Dataset entries

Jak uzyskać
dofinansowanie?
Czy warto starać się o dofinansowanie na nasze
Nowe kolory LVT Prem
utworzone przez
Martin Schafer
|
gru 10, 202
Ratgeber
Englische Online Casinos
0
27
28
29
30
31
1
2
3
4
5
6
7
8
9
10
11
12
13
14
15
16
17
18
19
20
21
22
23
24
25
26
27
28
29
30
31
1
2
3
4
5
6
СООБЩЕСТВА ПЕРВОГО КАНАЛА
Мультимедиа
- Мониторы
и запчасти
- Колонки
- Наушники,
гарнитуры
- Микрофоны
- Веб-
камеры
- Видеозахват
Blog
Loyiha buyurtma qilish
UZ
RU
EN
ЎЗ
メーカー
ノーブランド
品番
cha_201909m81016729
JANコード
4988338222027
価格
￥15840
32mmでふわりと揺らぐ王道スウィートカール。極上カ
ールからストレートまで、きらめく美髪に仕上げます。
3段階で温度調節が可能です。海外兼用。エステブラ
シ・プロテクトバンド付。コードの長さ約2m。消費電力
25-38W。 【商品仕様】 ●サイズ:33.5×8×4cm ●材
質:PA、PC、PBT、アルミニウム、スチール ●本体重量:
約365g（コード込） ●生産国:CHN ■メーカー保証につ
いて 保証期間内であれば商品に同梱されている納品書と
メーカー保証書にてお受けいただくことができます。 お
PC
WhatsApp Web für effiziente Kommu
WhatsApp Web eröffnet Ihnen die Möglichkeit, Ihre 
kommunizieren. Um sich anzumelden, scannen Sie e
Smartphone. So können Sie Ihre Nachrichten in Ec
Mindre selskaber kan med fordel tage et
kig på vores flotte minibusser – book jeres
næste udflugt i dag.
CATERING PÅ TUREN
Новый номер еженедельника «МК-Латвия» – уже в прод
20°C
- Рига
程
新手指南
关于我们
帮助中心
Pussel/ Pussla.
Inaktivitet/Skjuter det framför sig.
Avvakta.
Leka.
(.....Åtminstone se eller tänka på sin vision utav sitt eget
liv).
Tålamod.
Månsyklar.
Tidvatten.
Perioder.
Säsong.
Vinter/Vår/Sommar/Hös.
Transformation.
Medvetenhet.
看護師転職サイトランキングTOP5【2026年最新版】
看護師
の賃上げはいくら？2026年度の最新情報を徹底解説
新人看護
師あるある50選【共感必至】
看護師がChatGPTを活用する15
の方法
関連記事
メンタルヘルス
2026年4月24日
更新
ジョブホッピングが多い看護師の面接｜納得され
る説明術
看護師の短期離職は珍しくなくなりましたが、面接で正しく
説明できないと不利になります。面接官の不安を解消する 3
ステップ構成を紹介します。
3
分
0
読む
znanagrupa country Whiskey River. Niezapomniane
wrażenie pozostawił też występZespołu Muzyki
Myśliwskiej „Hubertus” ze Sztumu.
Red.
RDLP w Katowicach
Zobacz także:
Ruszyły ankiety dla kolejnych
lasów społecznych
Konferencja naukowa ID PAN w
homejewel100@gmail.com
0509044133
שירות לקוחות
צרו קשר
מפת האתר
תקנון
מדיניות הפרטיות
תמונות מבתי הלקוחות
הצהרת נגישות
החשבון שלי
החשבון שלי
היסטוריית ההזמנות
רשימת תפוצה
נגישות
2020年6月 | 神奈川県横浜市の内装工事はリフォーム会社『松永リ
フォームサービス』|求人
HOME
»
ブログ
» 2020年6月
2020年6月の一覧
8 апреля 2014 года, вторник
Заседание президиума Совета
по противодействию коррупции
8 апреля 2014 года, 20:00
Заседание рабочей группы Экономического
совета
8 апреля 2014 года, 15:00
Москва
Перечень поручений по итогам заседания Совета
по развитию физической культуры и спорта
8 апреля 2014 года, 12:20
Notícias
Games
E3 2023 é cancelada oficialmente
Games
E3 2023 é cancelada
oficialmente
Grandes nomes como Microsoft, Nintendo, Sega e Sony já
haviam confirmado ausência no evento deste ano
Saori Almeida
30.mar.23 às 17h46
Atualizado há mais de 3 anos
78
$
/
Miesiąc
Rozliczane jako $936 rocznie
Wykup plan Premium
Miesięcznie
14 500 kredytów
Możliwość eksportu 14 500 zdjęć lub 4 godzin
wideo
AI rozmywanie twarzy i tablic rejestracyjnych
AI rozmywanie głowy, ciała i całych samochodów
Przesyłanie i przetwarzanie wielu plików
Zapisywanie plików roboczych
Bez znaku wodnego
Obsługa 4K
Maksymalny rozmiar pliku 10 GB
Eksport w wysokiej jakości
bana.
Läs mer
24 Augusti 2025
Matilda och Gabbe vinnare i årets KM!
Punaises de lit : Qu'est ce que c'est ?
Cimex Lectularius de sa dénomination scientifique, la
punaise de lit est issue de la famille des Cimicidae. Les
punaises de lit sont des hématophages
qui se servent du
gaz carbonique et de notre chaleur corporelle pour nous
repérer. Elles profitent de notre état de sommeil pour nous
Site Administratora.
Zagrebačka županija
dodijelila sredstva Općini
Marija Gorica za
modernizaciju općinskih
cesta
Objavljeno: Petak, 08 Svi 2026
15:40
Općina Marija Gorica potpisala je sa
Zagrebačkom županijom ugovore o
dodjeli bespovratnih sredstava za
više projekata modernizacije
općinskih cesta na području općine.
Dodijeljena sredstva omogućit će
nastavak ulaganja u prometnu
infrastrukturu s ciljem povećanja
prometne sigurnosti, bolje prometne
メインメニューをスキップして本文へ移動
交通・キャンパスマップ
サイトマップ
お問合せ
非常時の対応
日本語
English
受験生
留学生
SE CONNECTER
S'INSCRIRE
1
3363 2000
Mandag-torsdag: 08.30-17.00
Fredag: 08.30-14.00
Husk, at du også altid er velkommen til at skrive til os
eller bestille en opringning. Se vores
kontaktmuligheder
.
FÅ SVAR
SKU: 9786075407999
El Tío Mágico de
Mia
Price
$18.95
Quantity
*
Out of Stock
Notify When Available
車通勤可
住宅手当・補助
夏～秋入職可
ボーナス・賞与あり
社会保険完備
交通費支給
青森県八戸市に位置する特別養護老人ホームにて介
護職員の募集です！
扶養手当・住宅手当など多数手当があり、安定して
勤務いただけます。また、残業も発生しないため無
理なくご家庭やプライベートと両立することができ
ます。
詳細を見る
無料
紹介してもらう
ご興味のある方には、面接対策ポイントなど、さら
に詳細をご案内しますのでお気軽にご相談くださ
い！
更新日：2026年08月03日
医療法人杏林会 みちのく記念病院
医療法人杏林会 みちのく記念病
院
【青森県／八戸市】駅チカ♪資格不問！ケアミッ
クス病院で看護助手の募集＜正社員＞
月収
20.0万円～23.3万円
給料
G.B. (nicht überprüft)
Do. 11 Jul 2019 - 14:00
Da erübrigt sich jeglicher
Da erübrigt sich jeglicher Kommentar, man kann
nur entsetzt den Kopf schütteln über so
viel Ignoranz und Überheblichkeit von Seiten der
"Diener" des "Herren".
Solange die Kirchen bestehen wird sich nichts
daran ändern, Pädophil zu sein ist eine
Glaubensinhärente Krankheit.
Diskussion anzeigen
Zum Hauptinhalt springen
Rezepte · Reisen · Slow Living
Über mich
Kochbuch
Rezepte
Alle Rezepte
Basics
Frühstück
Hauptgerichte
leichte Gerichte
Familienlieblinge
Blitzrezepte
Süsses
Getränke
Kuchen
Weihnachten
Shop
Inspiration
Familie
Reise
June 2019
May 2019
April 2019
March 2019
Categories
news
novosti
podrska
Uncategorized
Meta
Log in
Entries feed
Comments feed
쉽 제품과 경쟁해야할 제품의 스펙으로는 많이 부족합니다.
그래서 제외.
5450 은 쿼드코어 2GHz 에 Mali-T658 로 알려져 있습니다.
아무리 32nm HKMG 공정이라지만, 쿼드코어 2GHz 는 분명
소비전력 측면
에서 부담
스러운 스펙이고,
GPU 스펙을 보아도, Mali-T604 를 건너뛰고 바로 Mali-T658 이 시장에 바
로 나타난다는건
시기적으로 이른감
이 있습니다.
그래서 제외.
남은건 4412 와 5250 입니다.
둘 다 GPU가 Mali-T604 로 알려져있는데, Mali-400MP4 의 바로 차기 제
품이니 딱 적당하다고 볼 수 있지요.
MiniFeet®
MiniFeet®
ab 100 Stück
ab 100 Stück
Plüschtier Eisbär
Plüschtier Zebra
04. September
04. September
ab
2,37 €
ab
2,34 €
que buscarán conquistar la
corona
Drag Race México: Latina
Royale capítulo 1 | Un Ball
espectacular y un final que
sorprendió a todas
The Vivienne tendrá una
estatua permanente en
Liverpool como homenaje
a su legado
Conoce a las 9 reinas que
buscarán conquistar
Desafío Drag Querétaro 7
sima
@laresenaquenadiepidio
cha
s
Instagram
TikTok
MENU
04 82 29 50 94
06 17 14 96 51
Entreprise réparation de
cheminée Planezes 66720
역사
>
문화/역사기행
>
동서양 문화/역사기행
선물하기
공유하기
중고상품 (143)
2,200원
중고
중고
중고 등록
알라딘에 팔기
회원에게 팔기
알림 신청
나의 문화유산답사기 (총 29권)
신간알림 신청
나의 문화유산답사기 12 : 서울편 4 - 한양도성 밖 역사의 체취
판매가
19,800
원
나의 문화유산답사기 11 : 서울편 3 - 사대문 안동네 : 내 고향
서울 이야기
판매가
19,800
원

What you have to do
Reproduce the entries line for line, from the first line through the line containing "師あるある50選【共感必至】".

Result
Jak uzyskać
dofinansowanie?
Czy warto starać się o dofinansowanie na nasze
Nowe kolory LVT Prem
utworzone przez
Martin Schafer
|
gru 10, 202
Ratgeber
Englische Online Casinos
0
27
28
29
30
31
1
2
3
4
5
6
7
8
9
10
11
12
13
14
15
16
17
18
19
20
21
22
23
24
25
26
27
28
29
30
31
1
2
3
4
5
6
СООБЩЕСТВА ПЕРВОГО КАНАЛА
Мультимедиа
- Мониторы
и запчасти
- Колонки
- Наушники,
гарнитуры
- Микрофоны
- Веб-
камеры
- Видеозахват
Blog
Loyiha buyurtma qilish
UZ
RU
EN
ЎЗ
メーカー
ノーブランド
品番
cha_201909m81016729
JANコード
4988338222027
価格
￥15840
32mmでふわりと揺らぐ王道スウィートカール。極上カ
ールからストレートまで、きらめく美髪に仕上げます。
3段階で温度調節が可能です。海外兼用。エステブラ
シ・プロテクトバンド付。コードの長さ約2m。消費電力
25-38W。 【商品仕様】 ●サイズ:33.5×8×4cm ●材
質:PA、PC、PBT、アルミニウム、スチール ●本体重量:
約365g（コード込） ●生産国:CHN ■メーカー保証につ
いて 保証期間内であれば商品に同梱されている納品書と
メーカー保証書にてお受けいただくことができます。 お
PC
WhatsApp Web für effiziente Kommu
WhatsApp Web eröffnet Ihnen die Möglichkeit, Ihre 
kommunizieren. Um sich anzumelden, scannen Sie e
Smartphone. So können Sie Ihre Nachrichten in Ec
Mindre selskaber kan med fordel tage et
kig på vores flotte minibusser – book jeres
næste udflugt i dag.
CATERING PÅ TUREN
Новый номер еженедельника «МК-Латвия» – уже в прод
20°C
- Рига
程
新手指南
关于我们
帮助中心
Pussel/ Pussla.
Inaktivitet/Skjuter det framför sig.
Avvakta.
Leka.
(.....Åtminstone se eller tänka på sin vision utav sitt eget
liv).
Tålamod.
Månsyklar.
Tidvatten.
Perioder.
Säsong.
Vinter/Vår/Sommar/Hös.
Transformation.
Medvetenhet.
看護師転職サイトランキングTOP5【2026年最新版】
看護師
の賃上げはいくら？2026年度の最新情報を徹底解説
新人看護
師あるある50選【共感必至】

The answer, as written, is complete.